====== SOURCE TEXT

For the record this is an AD environment but the problem I have applies just as much to an NT environment. What I want to change are the properties of a user account, hence the example I used with NET USER. NET USER will change the script path for a user account, the profile path and the local drive path for the homefolder amongst other things. However I am unable to make it select the 'Connect' path and specify a drive letter. NET USER won't allow this but I find it difficult to believe there isn't a utility out there which provides this functionality.
I guess you are looking for the command: addusers.exe from Windows Resource Kit
The__SaintAuthor Commented:
This would have been perfect had the user accounts not been already created! The users in question had the accounts themselves created a few months ago in order to use webmail and now they are going live properly. Therefore I need a utility which will manipulate an existing account.
While this is not a free tool, it is offered as a 30-day trial:

It will do batch changes to user accounts, which is what you are looking for.

Hope this helps...
The__SaintAuthor Commented:
Cheers but it looks like the lite version is limited to only 5 users at a time and is a little much for what I need. Specifically I would like a command line utility. Sorry to be picky!


The__SaintAuthor Commented:
I have selected all users within the OU I wish to change and changed the drive letter en mass (which I hadn't realised initially I could do). This has fixed my issue. I've still not found a command line utility though.
Do you want to set or change the home directory?

Why not just do this using vbscript

I knocked up the followed command file to move home directories for around 150 staff. Scripting it really cuts down on unneccesary errors due to typos/tiredness

rem copyhome.cmd by Hans Stiles
rem Script to copy contents of home directory from SERVERA to SERVERB
rem share new on SERVERB directory, set share and file permissions
rem modify home directory information for the user account
rem and then unshare old directory on SERVERA

@echo off

xcopy \\servera\d$\users\%1 d:\users\%1 /e /v /i /h /k /o /x

net share %1$=d:\users\%1 /grant:%1,CHANGE /grant:"domain admins",FULL

cacls d:\users\%1 /T /E /G %1:C

echo Set oUser = GetObject("WinNT://ourpdc/%1")>c:\movehome.vbs
echo oUser.HomeDirectory = "\\serverb\%1$">>c:\movehome.vbs
echo oUser.SetInfo>>c:\movehome.vbs
echo Set oUser = Nothing>>c:\movehome.vbs
echo strShareName = "%1$">>c:\movehome.vbs
echo Set objfServer = GetObject("WinNT://servera/lanmanserver")>>c:\movehome.vbs
echo objfServer.Delete "Fileshare", strShareName>>c:\movehome.vbs
echo Set objfServer= Nothing>>c:\movehome.vbs

cscript c:\movehome.vbs > NUL

del c:\movehome.vbs


The function oUSer.HomeDirDrive  would be used to manipulate the drive letter.
I realise there is more code than you need here, but I thought the entire fiule would give you an idea of how you could create a command file that called a vb script.  I basically dumped a list of all users in to a text file and setup a command file as follows:

copyhome usera
call copyhome userb
call copyhome userc

kicked it off when I got home, went out for the evening, came home, cleared up any errors, claimed a day off in lieu :)

The__SaintAuthor Commented:
This is just what I was looking for. I hadn't realised cusrmgr went much further than passwords (should have checked, but you forget about these things) although this must be run on the domain controller. DSMOD in particular looks very useful so thanks and thanks as always to everyone who has contributed.
cusrmgr doesn't need to be run on the DC; simply specify a DC's name with the -m switch.

============
====== DATA FOR REVIEW

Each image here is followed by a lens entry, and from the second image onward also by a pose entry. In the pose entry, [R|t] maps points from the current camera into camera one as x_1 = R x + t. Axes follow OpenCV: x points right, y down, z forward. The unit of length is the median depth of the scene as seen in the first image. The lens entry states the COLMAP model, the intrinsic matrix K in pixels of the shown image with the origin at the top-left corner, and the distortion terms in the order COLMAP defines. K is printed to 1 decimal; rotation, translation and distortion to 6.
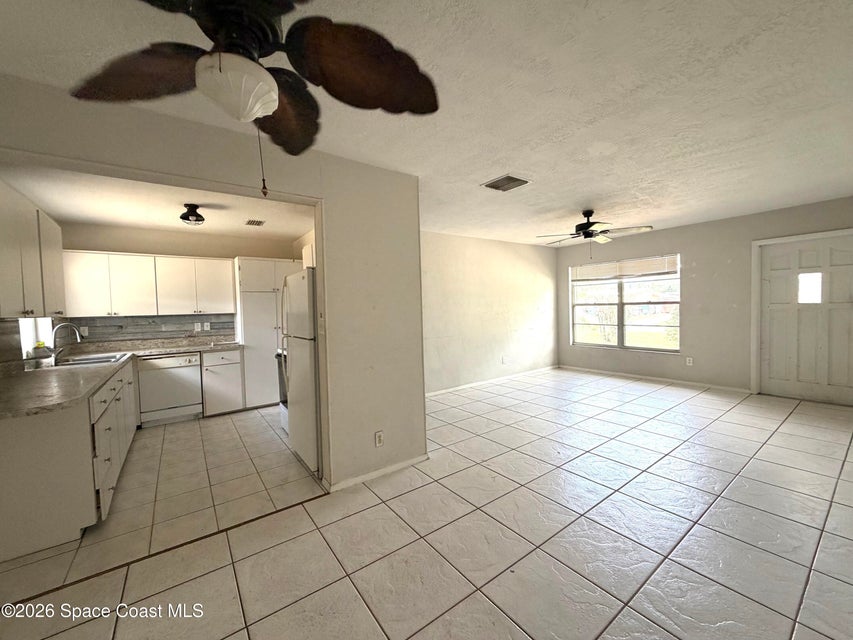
lens RADIAL K [[343.6, 0, 425.6], [0, 343.6, 318.3], [0, 0, 1]] dist [0.000866, 0.000319]
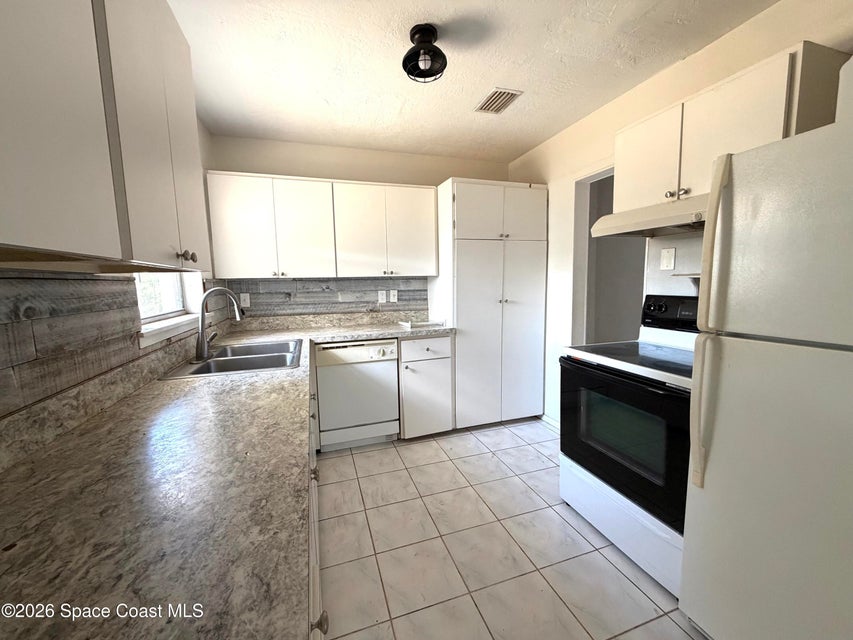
lens RADIAL K [[343.6, 0, 424.9], [0, 343.6, 319.9], [0, 0, 1]] dist [0.000866, 0.000319]
pose [[0.954500, 0.043288, -0.295052, -0.427038], [-0.016305, 0.995504, 0.093307, 0.007141], [0.297764, -0.084251, 0.950914, 0.432130]]
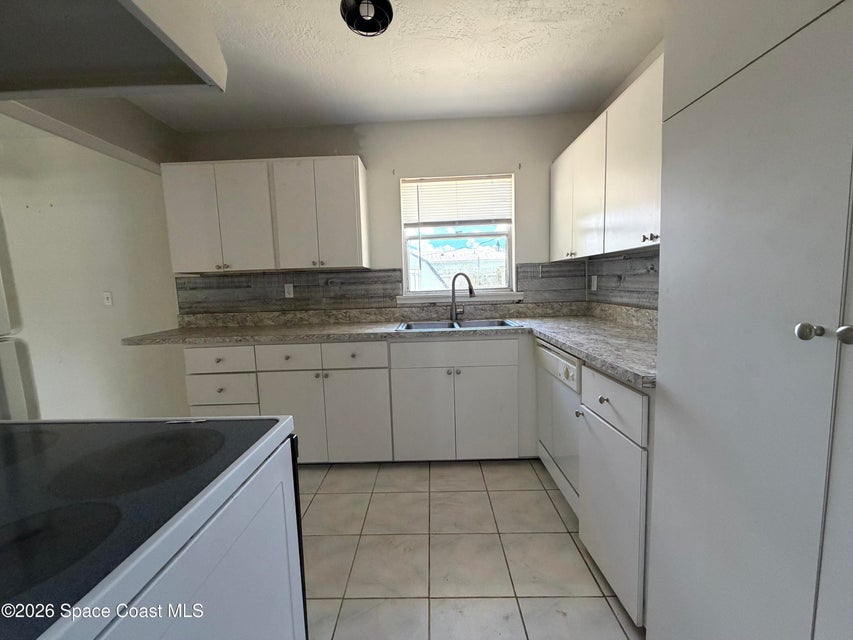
lens RADIAL K [[343.6, 0, 421.1], [0, 343.6, 320.7], [0, 0, 1]] dist [0.000866, 0.000319]
pose [[-0.607746, 0.135993, -0.782400, -0.288012], [0.027357, 0.988229, 0.150519, 0.002889], [0.793660, 0.070073, -0.604313, 1.072267]]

============

## QUESTIONS ON THE MATERIAL
(1) In the forum thread, for about how many staff were home directories moved with the command file?
(2) Quote the forum thread from "I guess you" to "an existing account.".
(3) Please condense the forum thread paragraph beginning "For the record this is an AD environment" into a short list, keeping its main facts.

## YOUR WRITTEN ANSWERS
(1) Around 150 staff.

(2)
I guess you are looking for the command: addusers.exe from Windows Resource Kit
The__SaintAuthor Commented:
This would have been perfect had the user accounts not been already created! The users in question had the accounts themselves created a few months ago in order to use webmail and now they are going live properly. Therefore I need a utility which will manipulate an existing account.

(3)
- The setting is an AD environment, but the problem applies equally to an NT environment.
- The goal is to change properties of a user account, which is why NET USER is the example.
- NET USER can change a user account's script path, profile path and local home folder path, among other things.
- NET USER cannot select the "Connect" path or specify a drive letter.
- The writer finds it hard to believe that no utility offers this.